Ihre Aufgaben:
1 > Auf wie viele Starts kamen die Läuferinnen und Läufer 2014 laut dem Bericht zum Elbe-Ohre-Cup?
2 > Bitte setzen Sie den Bericht zum Elbe-Ohre-Cup im Anschluss an seinen letzten Satz fort.

Textabschnitt:

★ ★ ★ ★ ★

Am Sonnabend hat die Ehrungsveranstaltung des Elbe-Ohre-Cups, der Laufserie für den Norden Sachsen-Anhalts, in Hohendodeleben (Börde) stattgefunden.

Hohendodeleben l Ausrichter war die SG Grün-Weiß Hohendodeleben. 26 Läufe zählte der Elbe-Ohre-Cup (EOC) in diesem Jahr, wirklich teilnehmen konnte man allerdings nur an 25 Wettbewerben, weil der Tangermünder Störtebeker- und der Hohendodelebener Maiglöckchenlauf am gleichen Tag stattfanden.

2014 haben es die Läuferinnen und Läufer auf insgesamt 9189 Starts gebracht. Das waren gut 800 mehr als 2013. Qualifiziert für die Wertung im EOC, also mehr als acht beziehungsweise vier Läufe gemäß Altersklasse absolviert, haben sich in diesem Jahr 356 Sportlerinnen und Sportler. Das ist ein Zuwachs von 34 im Vergleich zum Vorjahr.

Daraus resultiert auch, dass mit 91423 erlaufenen Kilometern erstmals die 90000er Grenze überschritten wurde und fast 10000 km mehr auf das Konto kamen als 2013. Die 356 Qualifizierten bedeuten zugleich einen neuen Teilnehmerrekord.

Die meisten Platzierten gab es bei den Männern in den Altersklassen (AK) M45 und M50 mit 27 beziehungsweise 25 Läufern, gefolgt von den Jungen der AK U10 mit 22 Läufern. Bei den Frauen liegt 2014 die AK W45 mit 18 Starterinnen vorn, gefolgt von den Frauen der AK W35 und der AK W50, in der sich 16 beziehungsweise 14 Läuferinnen qualifizierten.

★ ★ ★ ★ ★

Bereitgestellte Einträge:
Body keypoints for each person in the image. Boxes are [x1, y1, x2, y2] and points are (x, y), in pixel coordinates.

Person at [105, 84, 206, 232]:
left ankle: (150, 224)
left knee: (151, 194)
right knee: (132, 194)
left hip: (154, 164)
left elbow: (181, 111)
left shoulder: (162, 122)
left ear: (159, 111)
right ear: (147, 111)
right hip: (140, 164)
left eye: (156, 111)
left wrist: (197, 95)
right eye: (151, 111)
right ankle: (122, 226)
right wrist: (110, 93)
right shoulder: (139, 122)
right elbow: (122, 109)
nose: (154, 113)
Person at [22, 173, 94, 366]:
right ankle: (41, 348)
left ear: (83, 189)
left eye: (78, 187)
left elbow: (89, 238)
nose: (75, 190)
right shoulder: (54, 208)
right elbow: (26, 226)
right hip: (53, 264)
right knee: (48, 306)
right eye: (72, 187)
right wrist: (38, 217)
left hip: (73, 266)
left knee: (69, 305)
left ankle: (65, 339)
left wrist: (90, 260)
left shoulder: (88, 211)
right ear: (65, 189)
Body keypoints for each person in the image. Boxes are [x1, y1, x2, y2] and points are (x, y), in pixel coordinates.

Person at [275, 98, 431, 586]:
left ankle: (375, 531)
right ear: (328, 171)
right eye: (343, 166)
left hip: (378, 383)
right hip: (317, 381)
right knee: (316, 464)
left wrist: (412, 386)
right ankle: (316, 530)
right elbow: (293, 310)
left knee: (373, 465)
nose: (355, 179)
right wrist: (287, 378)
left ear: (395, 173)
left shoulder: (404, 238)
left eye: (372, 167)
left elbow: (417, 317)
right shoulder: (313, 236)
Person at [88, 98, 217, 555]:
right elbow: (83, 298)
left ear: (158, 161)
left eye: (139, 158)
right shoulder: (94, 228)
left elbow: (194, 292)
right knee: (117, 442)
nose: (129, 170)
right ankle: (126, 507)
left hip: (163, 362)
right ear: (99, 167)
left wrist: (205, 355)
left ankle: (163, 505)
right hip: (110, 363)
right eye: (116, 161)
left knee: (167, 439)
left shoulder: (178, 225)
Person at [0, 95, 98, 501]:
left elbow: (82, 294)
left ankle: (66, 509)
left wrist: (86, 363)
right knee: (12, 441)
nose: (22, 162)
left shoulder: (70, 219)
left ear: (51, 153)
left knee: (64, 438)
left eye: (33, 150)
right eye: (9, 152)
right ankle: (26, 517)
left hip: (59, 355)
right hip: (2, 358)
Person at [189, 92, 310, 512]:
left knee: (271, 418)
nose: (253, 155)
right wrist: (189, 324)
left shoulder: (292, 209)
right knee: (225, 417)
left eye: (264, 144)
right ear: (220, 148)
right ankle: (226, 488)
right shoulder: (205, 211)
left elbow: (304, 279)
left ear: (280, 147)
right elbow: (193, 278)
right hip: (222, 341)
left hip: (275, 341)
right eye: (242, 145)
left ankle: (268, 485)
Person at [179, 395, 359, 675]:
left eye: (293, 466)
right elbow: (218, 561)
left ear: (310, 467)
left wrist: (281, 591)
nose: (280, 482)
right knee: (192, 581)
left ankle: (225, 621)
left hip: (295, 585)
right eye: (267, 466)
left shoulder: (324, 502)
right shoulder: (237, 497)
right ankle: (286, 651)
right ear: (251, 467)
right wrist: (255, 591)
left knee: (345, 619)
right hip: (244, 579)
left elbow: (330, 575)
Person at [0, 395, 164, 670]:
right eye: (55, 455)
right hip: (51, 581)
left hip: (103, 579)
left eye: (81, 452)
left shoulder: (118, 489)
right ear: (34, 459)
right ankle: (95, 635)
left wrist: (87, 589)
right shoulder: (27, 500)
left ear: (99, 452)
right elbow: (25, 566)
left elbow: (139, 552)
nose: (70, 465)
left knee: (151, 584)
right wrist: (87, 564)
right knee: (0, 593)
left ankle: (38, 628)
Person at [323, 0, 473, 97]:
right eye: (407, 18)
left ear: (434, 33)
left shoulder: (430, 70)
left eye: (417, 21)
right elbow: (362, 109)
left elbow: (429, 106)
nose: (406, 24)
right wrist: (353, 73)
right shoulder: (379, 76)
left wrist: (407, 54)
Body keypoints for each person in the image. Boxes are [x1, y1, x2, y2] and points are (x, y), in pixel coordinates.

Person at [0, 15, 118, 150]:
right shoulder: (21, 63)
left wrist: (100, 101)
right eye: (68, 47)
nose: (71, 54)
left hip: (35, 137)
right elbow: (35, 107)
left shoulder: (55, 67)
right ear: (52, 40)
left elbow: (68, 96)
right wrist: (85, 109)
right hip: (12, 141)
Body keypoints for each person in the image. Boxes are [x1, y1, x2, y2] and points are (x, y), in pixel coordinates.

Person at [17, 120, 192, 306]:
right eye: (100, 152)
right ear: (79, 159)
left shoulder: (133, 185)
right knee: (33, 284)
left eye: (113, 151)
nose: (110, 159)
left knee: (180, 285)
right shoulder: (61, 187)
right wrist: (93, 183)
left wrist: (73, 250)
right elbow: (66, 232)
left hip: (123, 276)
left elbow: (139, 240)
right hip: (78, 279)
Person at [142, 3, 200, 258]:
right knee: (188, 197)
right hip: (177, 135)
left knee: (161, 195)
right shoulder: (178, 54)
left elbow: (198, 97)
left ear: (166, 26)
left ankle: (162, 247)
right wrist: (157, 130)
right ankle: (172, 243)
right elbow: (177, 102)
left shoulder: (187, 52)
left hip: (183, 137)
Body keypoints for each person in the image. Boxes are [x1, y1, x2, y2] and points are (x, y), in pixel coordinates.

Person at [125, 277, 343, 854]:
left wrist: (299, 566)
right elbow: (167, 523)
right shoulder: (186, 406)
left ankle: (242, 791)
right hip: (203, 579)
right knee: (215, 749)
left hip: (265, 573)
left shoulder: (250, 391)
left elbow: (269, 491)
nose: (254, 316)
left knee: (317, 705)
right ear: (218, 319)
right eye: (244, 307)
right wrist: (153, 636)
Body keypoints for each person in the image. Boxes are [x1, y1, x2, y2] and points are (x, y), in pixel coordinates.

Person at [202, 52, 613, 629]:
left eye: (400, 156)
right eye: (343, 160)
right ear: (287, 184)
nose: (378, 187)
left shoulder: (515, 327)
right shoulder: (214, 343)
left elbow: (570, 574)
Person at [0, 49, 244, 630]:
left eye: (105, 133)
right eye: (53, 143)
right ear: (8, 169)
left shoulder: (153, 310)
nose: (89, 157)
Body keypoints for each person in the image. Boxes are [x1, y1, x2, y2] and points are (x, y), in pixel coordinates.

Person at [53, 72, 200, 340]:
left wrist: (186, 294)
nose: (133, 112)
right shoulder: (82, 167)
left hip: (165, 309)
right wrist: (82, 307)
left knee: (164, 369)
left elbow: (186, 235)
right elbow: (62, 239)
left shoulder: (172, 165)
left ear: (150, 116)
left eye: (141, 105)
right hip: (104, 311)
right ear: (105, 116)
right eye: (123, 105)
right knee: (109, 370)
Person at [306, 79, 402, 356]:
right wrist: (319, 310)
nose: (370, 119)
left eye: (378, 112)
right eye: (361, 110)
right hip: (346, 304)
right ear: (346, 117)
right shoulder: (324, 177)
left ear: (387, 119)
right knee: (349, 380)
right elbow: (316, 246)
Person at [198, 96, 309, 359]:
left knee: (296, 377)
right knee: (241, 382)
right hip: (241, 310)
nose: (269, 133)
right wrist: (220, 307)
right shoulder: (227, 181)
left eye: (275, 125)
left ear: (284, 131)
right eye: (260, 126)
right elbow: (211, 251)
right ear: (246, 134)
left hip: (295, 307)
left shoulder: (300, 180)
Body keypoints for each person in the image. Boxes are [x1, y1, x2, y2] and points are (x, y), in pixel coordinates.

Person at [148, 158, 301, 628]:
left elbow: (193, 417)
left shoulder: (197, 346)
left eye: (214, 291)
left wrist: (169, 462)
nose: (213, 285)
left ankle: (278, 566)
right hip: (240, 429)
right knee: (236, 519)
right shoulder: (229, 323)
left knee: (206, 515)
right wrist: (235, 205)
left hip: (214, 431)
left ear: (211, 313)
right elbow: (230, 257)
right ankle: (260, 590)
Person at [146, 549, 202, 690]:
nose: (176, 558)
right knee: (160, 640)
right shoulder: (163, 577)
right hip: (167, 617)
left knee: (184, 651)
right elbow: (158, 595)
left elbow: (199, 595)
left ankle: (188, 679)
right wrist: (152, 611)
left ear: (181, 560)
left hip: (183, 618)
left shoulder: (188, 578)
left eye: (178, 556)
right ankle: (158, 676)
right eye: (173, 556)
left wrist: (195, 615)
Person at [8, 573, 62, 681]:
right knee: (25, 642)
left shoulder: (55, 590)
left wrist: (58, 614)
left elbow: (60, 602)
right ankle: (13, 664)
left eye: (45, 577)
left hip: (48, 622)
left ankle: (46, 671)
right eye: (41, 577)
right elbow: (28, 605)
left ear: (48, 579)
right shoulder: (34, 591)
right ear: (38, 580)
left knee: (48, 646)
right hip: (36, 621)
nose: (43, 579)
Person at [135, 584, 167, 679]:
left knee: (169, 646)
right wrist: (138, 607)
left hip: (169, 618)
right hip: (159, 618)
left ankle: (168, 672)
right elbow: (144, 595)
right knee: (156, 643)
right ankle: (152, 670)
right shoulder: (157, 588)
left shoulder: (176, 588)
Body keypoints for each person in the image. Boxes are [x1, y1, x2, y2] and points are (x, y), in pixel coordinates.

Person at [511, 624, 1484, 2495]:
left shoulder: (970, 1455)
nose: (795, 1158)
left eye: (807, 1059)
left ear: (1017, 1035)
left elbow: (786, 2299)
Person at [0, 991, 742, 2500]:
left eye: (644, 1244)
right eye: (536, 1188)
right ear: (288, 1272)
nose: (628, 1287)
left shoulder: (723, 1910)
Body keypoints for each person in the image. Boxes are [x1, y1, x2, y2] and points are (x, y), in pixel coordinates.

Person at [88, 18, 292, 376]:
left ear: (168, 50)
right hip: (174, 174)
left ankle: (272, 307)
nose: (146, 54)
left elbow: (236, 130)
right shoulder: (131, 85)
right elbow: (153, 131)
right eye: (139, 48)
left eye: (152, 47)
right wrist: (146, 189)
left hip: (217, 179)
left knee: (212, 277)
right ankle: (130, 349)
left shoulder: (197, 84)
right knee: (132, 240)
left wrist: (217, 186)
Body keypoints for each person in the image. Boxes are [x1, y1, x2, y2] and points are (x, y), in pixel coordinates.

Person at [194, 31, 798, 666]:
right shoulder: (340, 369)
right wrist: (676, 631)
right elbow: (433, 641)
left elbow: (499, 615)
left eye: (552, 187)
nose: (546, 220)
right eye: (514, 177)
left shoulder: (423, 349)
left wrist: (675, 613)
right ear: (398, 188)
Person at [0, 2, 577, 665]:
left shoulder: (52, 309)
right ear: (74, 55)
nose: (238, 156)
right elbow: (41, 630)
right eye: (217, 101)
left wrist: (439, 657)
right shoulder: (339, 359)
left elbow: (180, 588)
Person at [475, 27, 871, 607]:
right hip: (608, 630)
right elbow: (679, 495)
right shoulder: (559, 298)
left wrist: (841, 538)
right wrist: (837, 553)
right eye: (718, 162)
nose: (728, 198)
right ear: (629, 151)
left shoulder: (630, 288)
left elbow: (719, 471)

★ ★ ★ ★ ★

Ergebnisse je Aufgabe:
1 > Auf insgesamt 9189 Starts.

2 >
2012 erreichten zehn Frauen und Männer die Idealpunktzahl von 480. 2013 waren es schon 17 und 2014 nochmal ein Läufer mehr. Noch interessanter ist die Betrachtung der Starterinnen und Starter, die 400 und mehr Punkte erlaufen haben. 2013 haben das 73 Damen und Herren geschafft, in der aktuellen Serie sogar 84, also nochmal elf mehr als im Vorjahr. Für die Mannschaftswertung erhielt jeder Qualifizierte einen Punkt. Diese Wertung dominierte der SV Angern mit 42 Punkten. Zweiter wurde der LG Hopfen aus Schackensleben (37) und den dritten Platz belegte der LG Socken-Wellen (20). Bestes altmärkisches Team war die Laufgruppe Haeder mit 19 Zählern.